Often, I like to let a painting sit—in a critique frame—propped up in a corner of my studio so I can contemplate its development as I go about the other business of the day. I suppose the truth of the matter is some paintings come easily, quickly, while others demand a bit more time to “percolate.” In time, one learns there is little need to rush things.
STEP 3, THE CONCLUSION
Despite appearance, Spring Flowers—start to finish—is completed over a six week period. However, within that time frame, actual work is accomplished in relatively short spurts of painting activity spread over about five days. Obviously, other paintings were created in between the start and finish of this particular painting.
At the point I feel Spring Flowers is complete, I sign it, and place it in the critique frame looking forward to a few days of self satisfaction. However, the next morning I am somewhat surprised to see further room for improvement. Now the question is the old, “Bird in the hand is worth two in the bush” routine. Does this watercolor really need improving? In attempts to improve, might I over do the process and come up with an overworked, ponderous painting? I decide to continue working on it.
The original painting is seen below, the final, reworked painting is seen above. Can you see the difference between the two stages? Frankly, I’ve been doing this long enough to know viewers will have differing opinions as to which stage is best. Whatever the outcome its time to move on.
STEP 4 – APPRECIATION
I often think of a quote by the late, Milford Zones, who wrote, “All art, if it is art at all is abstract.” Then too, there is the Mary Corita Kent quote, “There is no mistake, no right, no wrong, only make.” And finally, to paraphrase Frank Webb, art is to be appreciated, not judged; good advice for all.
With this in mind, what is it that I appreciate about Spring Flowers? I appreciate its deceptively simple, spontaneous appearance (including its warts).
I like the ambiguity in the work. Is the white vase meant to appear round or flat, clear or opaque? Does the form of the vase really matter? I think not. In this instance, it is the shape that matters, not the form. Is the smaller, vase to the right of the main vase sitting in front of, ahead of, or beside the main vase? I am pleased that the dark vase to the left is set back by the use of overlapping planes.
I enjoy the rakish, upward oblique at the top of the vase. I am also attracted to the color treatment of the main, red flower form to the top-left of the vase. Then there is the three patches of bright, red color that dominates the like number of detached flower forms. They create an implied, concave line, much like the line that is suggested by the ends of the fingers of a person’s outstretched hand.

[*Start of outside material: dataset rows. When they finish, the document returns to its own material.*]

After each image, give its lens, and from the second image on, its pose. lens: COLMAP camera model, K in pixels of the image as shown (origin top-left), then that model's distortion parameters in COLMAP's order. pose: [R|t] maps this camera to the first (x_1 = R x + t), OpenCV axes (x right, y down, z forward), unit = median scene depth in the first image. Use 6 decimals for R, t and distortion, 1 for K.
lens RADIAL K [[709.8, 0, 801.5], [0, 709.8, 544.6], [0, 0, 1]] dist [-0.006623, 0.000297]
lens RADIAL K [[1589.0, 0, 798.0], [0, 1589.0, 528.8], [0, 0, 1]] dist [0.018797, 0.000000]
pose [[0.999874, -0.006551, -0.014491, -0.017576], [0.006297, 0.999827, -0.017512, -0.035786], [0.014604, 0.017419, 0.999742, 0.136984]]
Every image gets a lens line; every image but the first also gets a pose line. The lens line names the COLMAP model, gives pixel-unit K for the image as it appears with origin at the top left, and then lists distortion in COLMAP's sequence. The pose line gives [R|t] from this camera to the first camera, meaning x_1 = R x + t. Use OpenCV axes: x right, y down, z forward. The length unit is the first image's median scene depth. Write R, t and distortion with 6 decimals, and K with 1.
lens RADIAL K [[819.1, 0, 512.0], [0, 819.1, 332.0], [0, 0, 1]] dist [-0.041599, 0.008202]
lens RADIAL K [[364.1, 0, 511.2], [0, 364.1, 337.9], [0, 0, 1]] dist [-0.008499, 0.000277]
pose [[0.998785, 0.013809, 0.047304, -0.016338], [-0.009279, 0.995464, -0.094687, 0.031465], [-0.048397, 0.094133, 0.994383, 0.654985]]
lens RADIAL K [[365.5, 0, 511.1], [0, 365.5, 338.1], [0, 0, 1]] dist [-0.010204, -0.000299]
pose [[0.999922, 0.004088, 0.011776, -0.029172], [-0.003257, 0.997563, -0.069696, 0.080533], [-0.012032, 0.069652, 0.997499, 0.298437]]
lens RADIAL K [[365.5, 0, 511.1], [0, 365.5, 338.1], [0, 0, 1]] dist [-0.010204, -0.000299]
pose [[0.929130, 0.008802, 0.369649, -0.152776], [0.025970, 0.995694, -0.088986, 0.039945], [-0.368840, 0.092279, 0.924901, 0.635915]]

The way the values, and color of the flower forms (upper right of the white vase) have been adjusted to merge with the background seems appealing, and helps to push forward the rest of the forms.. I like that the work is not overly detailed, leaving areas to be filled in by each viewer’s imagination. All in all, this painting—at time of post—leaves me in an emotionally happy state of mind.
Okay, enough of this. Kudos to anyone who stays interested long enough to get to this point in the post (grin). As my wife reminds me from time to time, “Woody, you need an editor.”
SPRING FLOWERS SUMMARY
Allow me to sum up by adding a bit to the Milford Zornes thought: All art, if it is art at all is abstract. I might add the phrase, and therefore flawed. Might I be so bold as to suggest there has not existed, does not exist, nor will there ever exist, a true work of art that is without one or more flaws, or—as some might say,“warts.” Perhaps this is a key to how art can help our attempt to better understand—and adjust—to the human condition.